--- Source records Enclosed Below ---

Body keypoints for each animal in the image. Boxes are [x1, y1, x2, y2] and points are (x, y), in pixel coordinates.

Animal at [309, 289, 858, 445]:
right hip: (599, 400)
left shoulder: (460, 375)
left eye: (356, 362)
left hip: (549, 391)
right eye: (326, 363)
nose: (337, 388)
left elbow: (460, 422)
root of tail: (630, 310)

--- End of Enclosed Source records ---
--- Source records Enclosed Below ---

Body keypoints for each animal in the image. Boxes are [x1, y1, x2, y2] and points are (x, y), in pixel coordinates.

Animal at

--- End of Enclosed Source records ---

Extract from the records above the lines from the one containing "left eye: (356, 362)" to the one containing "root of tail: (630, 310)", both lines included, exactly as they appear and with nothing else.

Reply to the task:
left eye: (356, 362)
left hip: (549, 391)
right eye: (326, 363)
nose: (337, 388)
left elbow: (460, 422)
root of tail: (630, 310)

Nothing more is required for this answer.